** WHAT YOU HAVE TO DO **
Return only the lines from the top of the data down to the one that holds "predpoklad s pomerne", both included, without any pictures.

** Stored data **

• • • • • • •

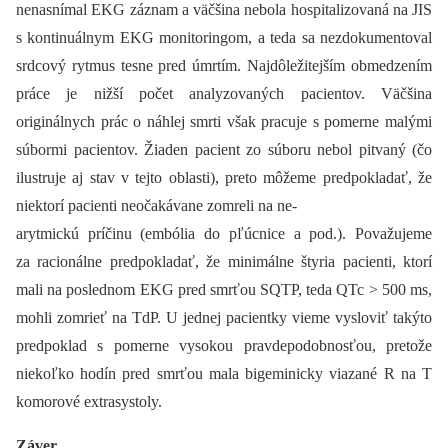
nenasnímal EKG záznam a väčšina nebola hospitalizovaná na JIS
s kontinuálnym EKG monitoringom, a teda sa nezdokumentoval
srdcový rytmus tesne pred úmrtím. Najdôležitejším obmedzením
práce je nižší počet analyzovaných pacientov. Väčšina
originálnych prác o náhlej smrti však pracuje s pomerne malými
súbormi pacientov. Žiaden pacient zo súboru nebol pitvaný (čo
ilustruje aj stav v tejto oblasti), preto môžeme predpokladať, že
niektorí pacienti neočakávane zomreli na ne-
arytmickú príčinu (embólia do pľúcnice a pod.). Považujeme
za racionálne predpokladať, že minimálne štyria pacienti, ktorí
mali na poslednom EKG pred smrťou SQTP, teda QTc > 500 ms,
mohli zomrieť na TdP. U jednej pacientky vieme vysloviť takýto
predpoklad s pomerne vysokou pravdepodobnosťou, pretože
niekoľko hodín pred smrťou mala bigeminicky viazané R na T
komorové extrasystoly.
Záver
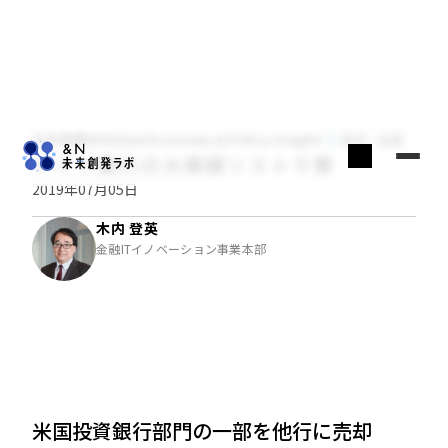
木内登英のGlobal Economy & Policy Insight
経済・金融
ドイツ銀行の大規模リストラ策
2019年07月05日
木内 登英
金融ITイノベーション事業本部
米国投資銀行部門の一部を他行に売却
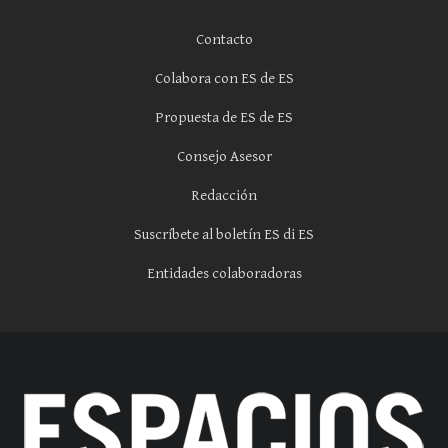
Contacto
Colabora con ES de ES
Propuesta de ES de ES
Consejo Asesor
Redacción
Suscríbete al boletín ES di ES
Entidades colaboradoras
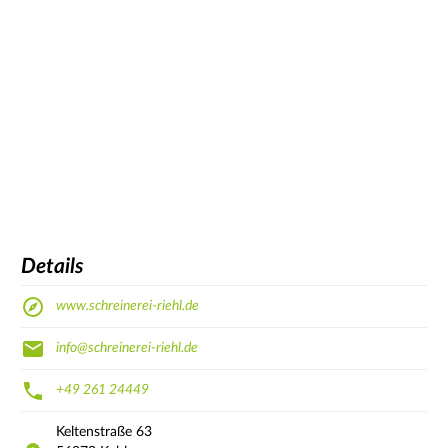
Details
www.schreinerei-riehl.de
info@schreinerei-riehl.de
+49 261 24449
Keltenstraße
63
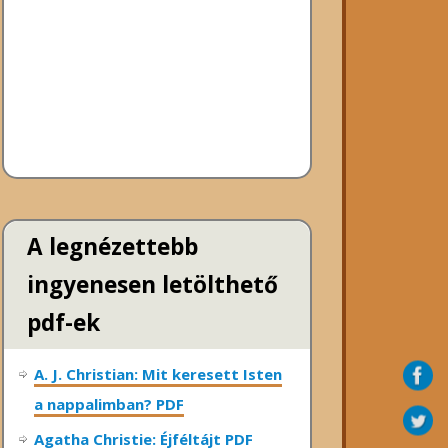
A legnézettebb
ingyenesen letölthető
pdf-ek
A. J. Christian: Mit keresett Isten
a nappalimban? PDF
Agatha Christie: Éjféltájt PDF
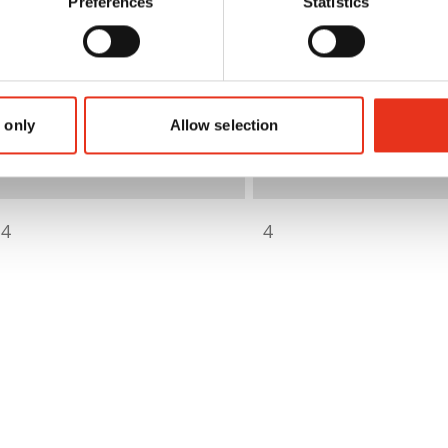
Preferences
Statistics
310 kN
310 kN
350 kg
350 kg
 only
Allow selection
700 x 800 mm
700 x 800 mm
4
4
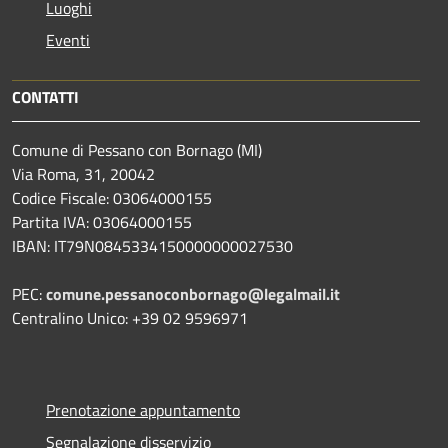
Luoghi
Eventi
CONTATTI
Comune di Pessano con Bornago (MI)
Via Roma, 31, 20042
Codice Fiscale: 03064000155
Partita IVA: 03064000155
IBAN: IT79N0845334150000000027530
PEC:
comune.pessanoconbornago@legalmail.it
Centralino Unico: +39 02 9596971
Prenotazione appuntamento
Segnalazione disservizio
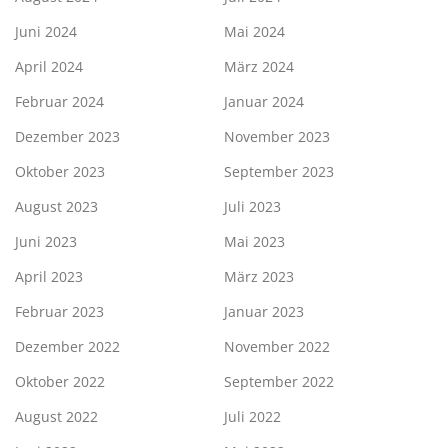
Juni 2024
Mai 2024
April 2024
März 2024
Februar 2024
Januar 2024
Dezember 2023
November 2023
Oktober 2023
September 2023
August 2023
Juli 2023
Juni 2023
Mai 2023
April 2023
März 2023
Februar 2023
Januar 2023
Dezember 2022
November 2022
Oktober 2022
September 2022
August 2022
Juli 2022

• • • • • • •

** FINAL ANSWER **
nenasnímal EKG záznam a väčšina nebola hospitalizovaná na JIS
s kontinuálnym EKG monitoringom, a teda sa nezdokumentoval
srdcový rytmus tesne pred úmrtím. Najdôležitejším obmedzením
práce je nižší počet analyzovaných pacientov. Väčšina
originálnych prác o náhlej smrti však pracuje s pomerne malými
súbormi pacientov. Žiaden pacient zo súboru nebol pitvaný (čo
ilustruje aj stav v tejto oblasti), preto môžeme predpokladať, že
niektorí pacienti neočakávane zomreli na ne-
arytmickú príčinu (embólia do pľúcnice a pod.). Považujeme
za racionálne predpokladať, že minimálne štyria pacienti, ktorí
mali na poslednom EKG pred smrťou SQTP, teda QTc > 500 ms,
mohli zomrieť na TdP. U jednej pacientky vieme vysloviť takýto
predpoklad s pomerne vysokou pravdepodobnosťou, pretože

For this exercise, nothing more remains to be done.